Conflict minerals found in Scottish household staples like mobile phones, laptops and games consoles may be indirectly supporting slave labour, warned Alyn Smith, Scottish Member of the European Parliament’s Foreign Affairs Committee.
Like conflict diamonds, conflict minerals are sourced through opaque or illegal practices in unstable areas of the world.
Alyn has written to CEOs and senior directors of senior tech companies asking for confirmation that their products are sourced from ethical materials, and undertaken to praise those companies following ethical procurement routes and to expose those that are not.
This comes in the wake of the European Commission’s EU-wide strategy to crack down on the use of conflict minerals.
“I have had hundreds of constituents contacting me asking for my support on tackling this issue.
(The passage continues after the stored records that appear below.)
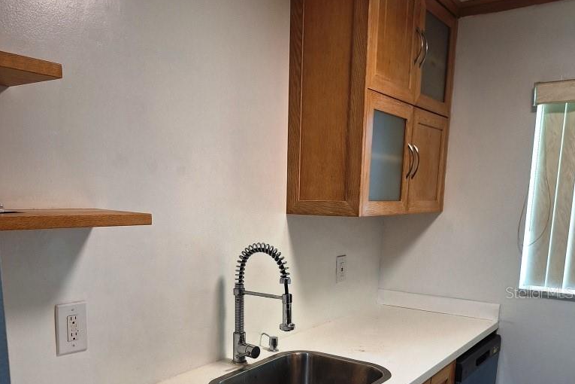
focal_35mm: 32
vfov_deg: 39.9
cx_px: 288
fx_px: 511
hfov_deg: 58.7
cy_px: 292
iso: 64
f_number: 1.8
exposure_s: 1/40
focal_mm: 5.54
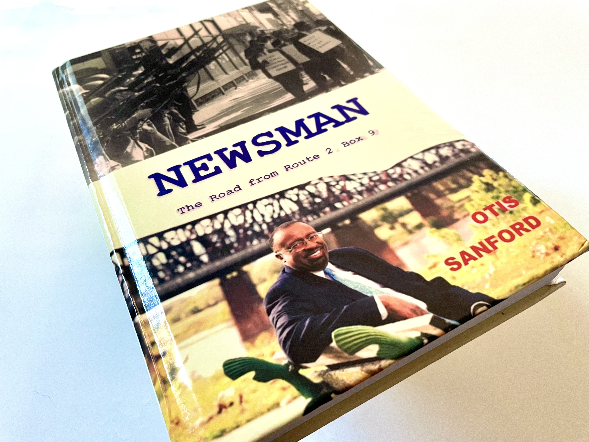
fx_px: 442
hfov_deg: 67.3
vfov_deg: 53.1
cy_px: 221
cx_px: 294
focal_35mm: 26
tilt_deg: -48.8
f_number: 1.6
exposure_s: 1/60
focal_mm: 4.2
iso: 500
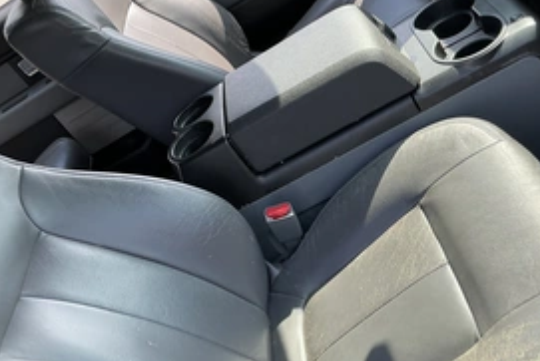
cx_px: 231
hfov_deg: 45.3
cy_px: 191
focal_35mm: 43
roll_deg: +41.0
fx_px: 645
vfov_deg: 31.2
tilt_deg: -28.0
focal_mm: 3
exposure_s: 1/239
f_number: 1.8
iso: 20
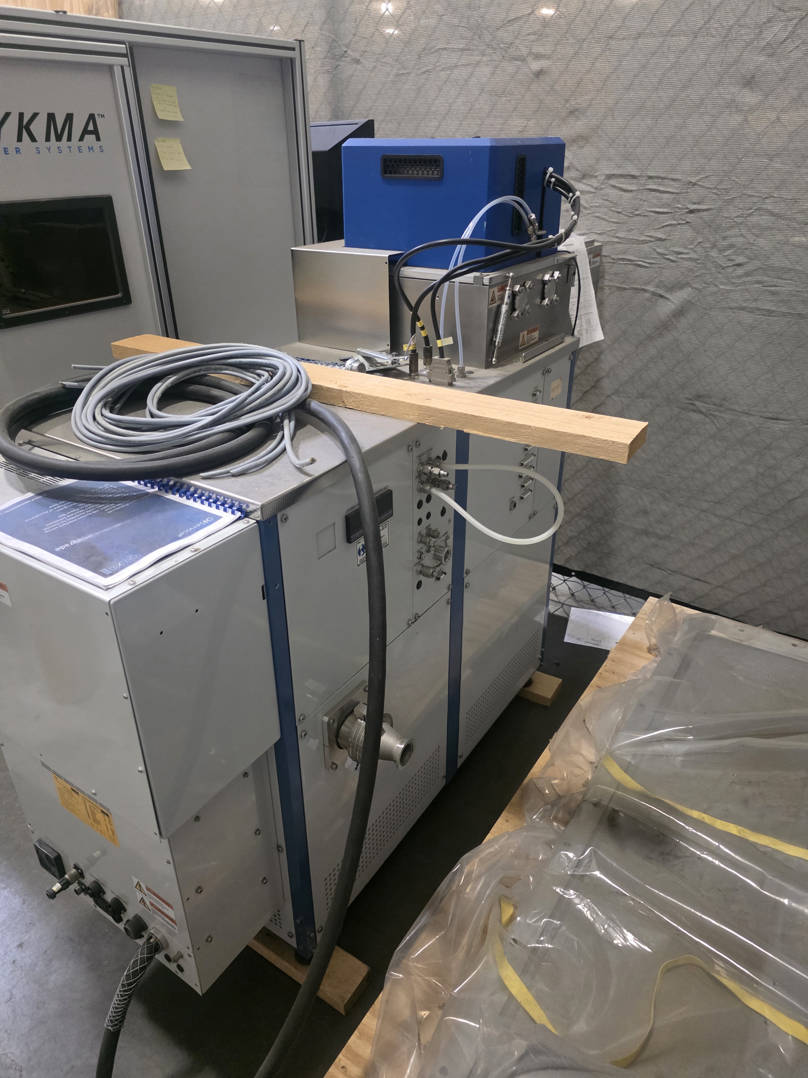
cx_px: 404
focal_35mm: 23
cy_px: 539
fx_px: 716
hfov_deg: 58.9
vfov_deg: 73.9
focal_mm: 6.3
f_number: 1.7
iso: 1600
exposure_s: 1/120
The European Commission is working on setting up a voluntary self-certification system for importers but I think we can - and must - do more.
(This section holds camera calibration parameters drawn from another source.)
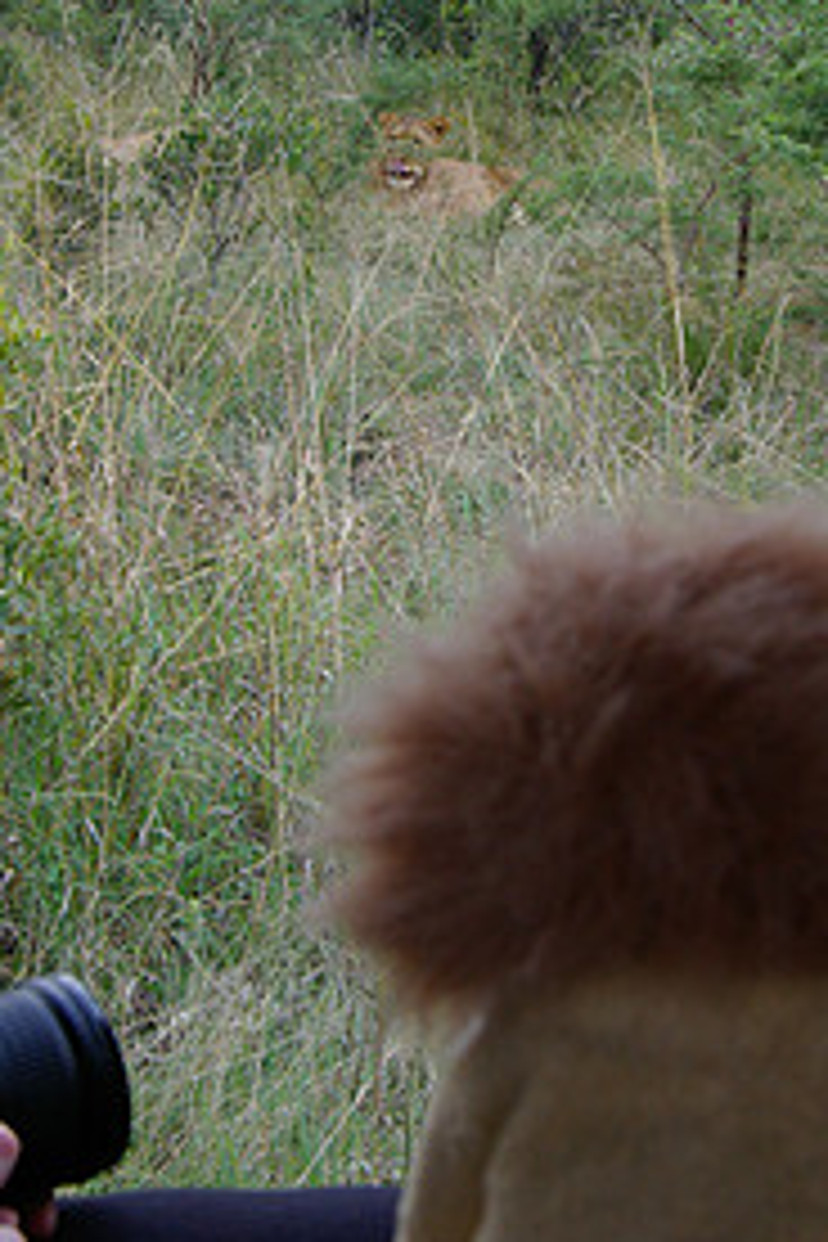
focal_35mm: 76
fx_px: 2615
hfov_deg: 18.0
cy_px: 400
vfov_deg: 26.5
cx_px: 459
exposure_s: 1/30
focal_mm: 31
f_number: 11
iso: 400
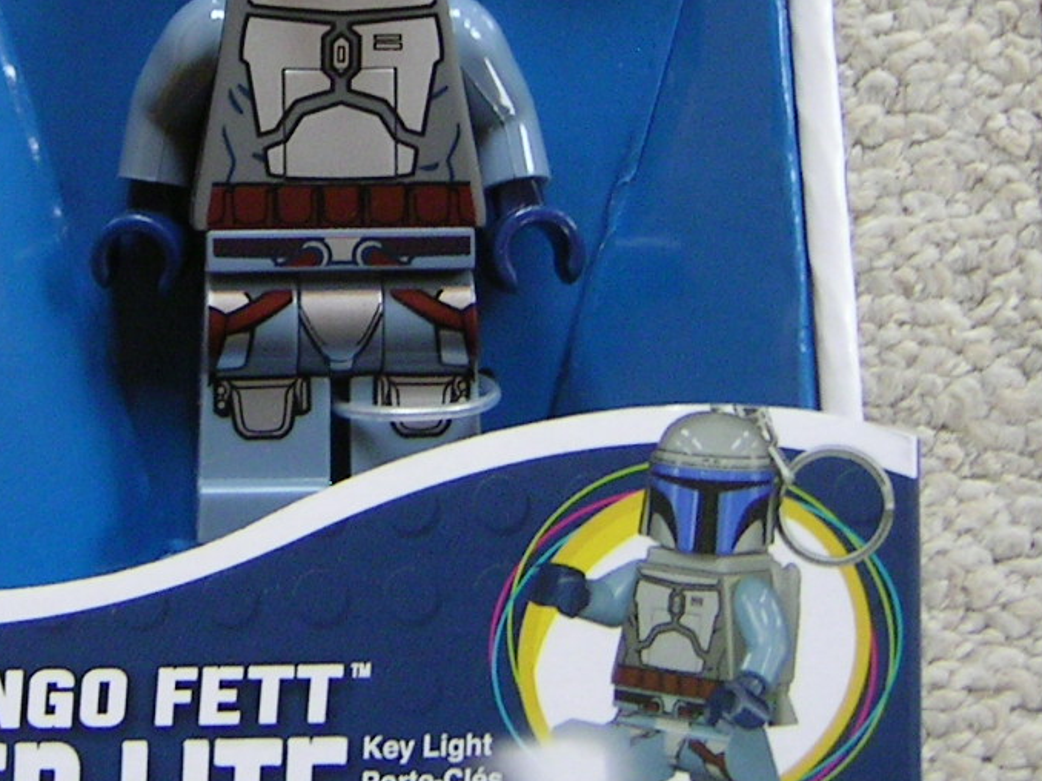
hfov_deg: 22.7
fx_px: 2558
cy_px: 157
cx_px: 224
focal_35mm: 85
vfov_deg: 17.2
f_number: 2.8
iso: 100
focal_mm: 5.6
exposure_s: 1/8.5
“In areas such as the Democratic Republic of the Congo (DRC), tin, tantalum, tungsten and gold are sourced in conditions of extreme exploitation, violence and slavery. According to the International Peace Information Service (IPIS), armed groups are present at more than half of all mining sites in the DRC, where the local population is illegally coerced into working in the mines and controlled by rape and violence.
“Many Scots will find it shocking that the ores of the ‘three T’s and gold’ can be found in everyday items ranging from mobile phones to hearing aids.
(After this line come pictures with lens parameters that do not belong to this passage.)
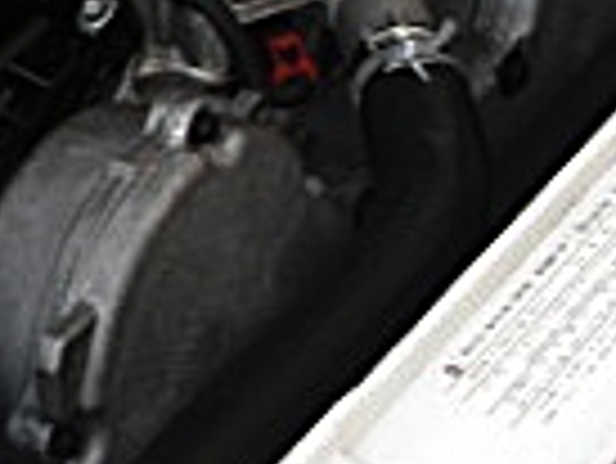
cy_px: -14
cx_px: -18
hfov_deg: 11.6
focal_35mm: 168
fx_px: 2992
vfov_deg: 8.8
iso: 50
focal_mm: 6.3
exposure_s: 1/80
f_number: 2.8
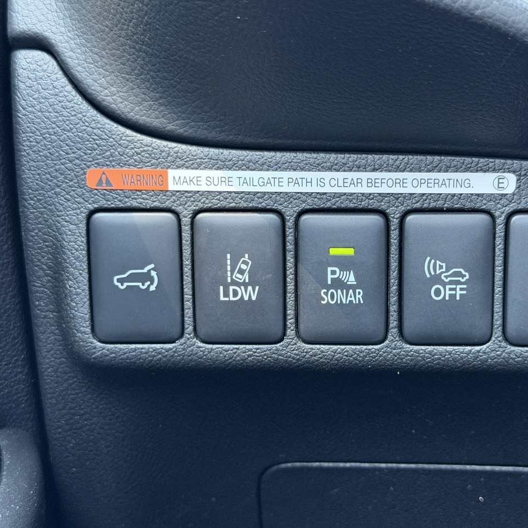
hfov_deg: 29.9
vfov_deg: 30.0
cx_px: 325
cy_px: 264
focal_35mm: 57
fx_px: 984
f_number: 1.78
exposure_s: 1/40
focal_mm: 6.76
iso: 320
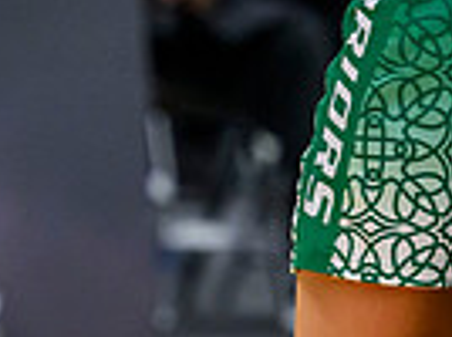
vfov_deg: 1.5
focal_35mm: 979
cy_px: -262
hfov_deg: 2.0
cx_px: 510
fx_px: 12760
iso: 4000
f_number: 3.2
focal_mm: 170
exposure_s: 1/1000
“Conflict minerals are a little-understood facet to procurement and it is positive that the world is waking up to the fact that we may be complicit in modern-day slavery.
“I want to see a mandatory scheme where compliance is visible to consumers and applicable all along the supply chain.
“The anti-slavery campaigners have shown that big business is willing to discuss the issue, and I’m heartened by the recent responses on supply chain responsibility from Apple and Hewlett-Packard. That’s why I’m asking other CEOs to let us all know what measures they have in place to ensure there is no slave labour or conflict minerals in the products they sell on the European market.”
Jo O’Neill of the Scottish Catholic International Aid Fund praised Alyn’s actions, adding:
“From our work on the ground in countries like Colombia and the DRC, SCIAF has witnessed how the global trade in minerals - like gold and tin - is fuelling violence, instability and misery. While the proposed legislation is a welcome recognition of this problem it must be strengthened if it is to meaningfully address the suffering of communities; this means replacing the voluntary proposal with binding requirements, compelling European companies all along the supply chain to source minerals responsibly.
“MEPs and Member States have an important opportunity to ensure companies do not profit from conflict. It must not be missed.”